● Aim of the task
Please return the whole listing exactly.

● Records to use
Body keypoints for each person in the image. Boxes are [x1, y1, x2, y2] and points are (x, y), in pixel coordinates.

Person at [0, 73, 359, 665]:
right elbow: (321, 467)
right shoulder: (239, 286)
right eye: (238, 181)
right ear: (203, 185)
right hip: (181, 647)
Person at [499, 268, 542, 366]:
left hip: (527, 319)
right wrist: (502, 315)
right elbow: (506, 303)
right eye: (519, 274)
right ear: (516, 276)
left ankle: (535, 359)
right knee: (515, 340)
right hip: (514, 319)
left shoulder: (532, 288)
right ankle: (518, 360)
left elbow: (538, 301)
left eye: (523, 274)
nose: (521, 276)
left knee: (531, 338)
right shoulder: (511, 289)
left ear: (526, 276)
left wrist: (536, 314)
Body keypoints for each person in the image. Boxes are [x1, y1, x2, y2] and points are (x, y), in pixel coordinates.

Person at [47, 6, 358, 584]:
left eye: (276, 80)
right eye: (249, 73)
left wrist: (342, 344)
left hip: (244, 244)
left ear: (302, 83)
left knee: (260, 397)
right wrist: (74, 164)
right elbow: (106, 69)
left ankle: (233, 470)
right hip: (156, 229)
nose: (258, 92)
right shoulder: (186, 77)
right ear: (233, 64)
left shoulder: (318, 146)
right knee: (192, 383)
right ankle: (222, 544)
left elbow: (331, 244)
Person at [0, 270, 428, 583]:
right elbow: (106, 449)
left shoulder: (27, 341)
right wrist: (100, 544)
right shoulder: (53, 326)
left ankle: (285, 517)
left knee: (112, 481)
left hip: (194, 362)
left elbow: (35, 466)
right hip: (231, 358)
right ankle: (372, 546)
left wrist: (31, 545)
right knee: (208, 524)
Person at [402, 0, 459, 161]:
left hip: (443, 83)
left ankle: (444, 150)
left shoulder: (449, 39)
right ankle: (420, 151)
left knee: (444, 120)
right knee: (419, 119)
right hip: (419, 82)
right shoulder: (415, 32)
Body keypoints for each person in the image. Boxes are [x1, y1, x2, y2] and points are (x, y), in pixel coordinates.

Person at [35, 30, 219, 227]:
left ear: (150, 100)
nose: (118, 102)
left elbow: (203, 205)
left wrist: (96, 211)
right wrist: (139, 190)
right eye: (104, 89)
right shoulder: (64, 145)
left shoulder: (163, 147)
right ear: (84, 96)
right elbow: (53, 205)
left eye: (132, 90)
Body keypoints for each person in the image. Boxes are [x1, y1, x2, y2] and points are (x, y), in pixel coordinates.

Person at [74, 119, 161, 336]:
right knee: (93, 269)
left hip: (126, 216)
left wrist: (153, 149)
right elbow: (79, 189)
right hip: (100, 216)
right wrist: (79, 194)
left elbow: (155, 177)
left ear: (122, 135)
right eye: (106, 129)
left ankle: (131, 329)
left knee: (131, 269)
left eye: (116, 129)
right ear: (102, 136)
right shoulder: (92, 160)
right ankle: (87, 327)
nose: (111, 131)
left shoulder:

● Answer for this exercise
Body keypoints for each person in the image. Boxes are [x1, y1, x2, y2] and points are (x, y), in pixel coordinates.

Person at [0, 73, 359, 665]:
right elbow: (321, 467)
right shoulder: (239, 286)
right eye: (238, 181)
right ear: (203, 185)
right hip: (181, 647)
Person at [499, 268, 542, 366]:
left hip: (527, 319)
right wrist: (502, 315)
right elbow: (506, 303)
right eye: (519, 274)
right ear: (516, 276)
left ankle: (535, 359)
right knee: (515, 340)
right hip: (514, 319)
left shoulder: (532, 288)
right ankle: (518, 360)
left elbow: (538, 301)
left eye: (523, 274)
nose: (521, 276)
left knee: (531, 338)
right shoulder: (511, 289)
left ear: (526, 276)
left wrist: (536, 314)
Body keypoints for each person in the image. Boxes are [x1, y1, x2, y2] and points are (x, y), in pixel coordinates.

Person at [47, 6, 358, 584]:
left eye: (276, 80)
right eye: (249, 73)
left wrist: (342, 344)
left hip: (244, 244)
left ear: (302, 83)
left knee: (260, 397)
right wrist: (74, 164)
right elbow: (106, 69)
left ankle: (233, 470)
right hip: (156, 229)
nose: (258, 92)
right shoulder: (186, 77)
right ear: (233, 64)
left shoulder: (318, 146)
right knee: (192, 383)
right ankle: (222, 544)
left elbow: (331, 244)
Person at [0, 270, 428, 583]:
right elbow: (106, 449)
left shoulder: (27, 341)
right wrist: (100, 544)
right shoulder: (53, 326)
left ankle: (285, 517)
left knee: (112, 481)
left hip: (194, 362)
left elbow: (35, 466)
right hip: (231, 358)
right ankle: (372, 546)
left wrist: (31, 545)
right knee: (208, 524)
Person at [402, 0, 459, 161]:
left hip: (443, 83)
left ankle: (444, 150)
left shoulder: (449, 39)
right ankle: (420, 151)
left knee: (444, 120)
right knee: (419, 119)
right hip: (419, 82)
right shoulder: (415, 32)
Body keypoints for each person in the image. Boxes are [x1, y1, x2, y2] and points are (x, y), in pixel coordinates.

Person at [35, 30, 219, 227]:
left ear: (150, 100)
nose: (118, 102)
left elbow: (203, 205)
left wrist: (96, 211)
right wrist: (139, 190)
right eye: (104, 89)
right shoulder: (64, 145)
left shoulder: (163, 147)
right ear: (84, 96)
right elbow: (53, 205)
left eye: (132, 90)
Body keypoints for each person in the image. Boxes are [x1, y1, x2, y2] and points are (x, y), in pixel coordinates.

Person at [74, 119, 161, 336]:
right knee: (93, 269)
left hip: (126, 216)
left wrist: (153, 149)
right elbow: (79, 189)
right hip: (100, 216)
right wrist: (79, 194)
left elbow: (155, 177)
left ear: (122, 135)
right eye: (106, 129)
left ankle: (131, 329)
left knee: (131, 269)
left eye: (116, 129)
right ear: (102, 136)
right shoulder: (92, 160)
right ankle: (87, 327)
nose: (111, 131)
left shoulder:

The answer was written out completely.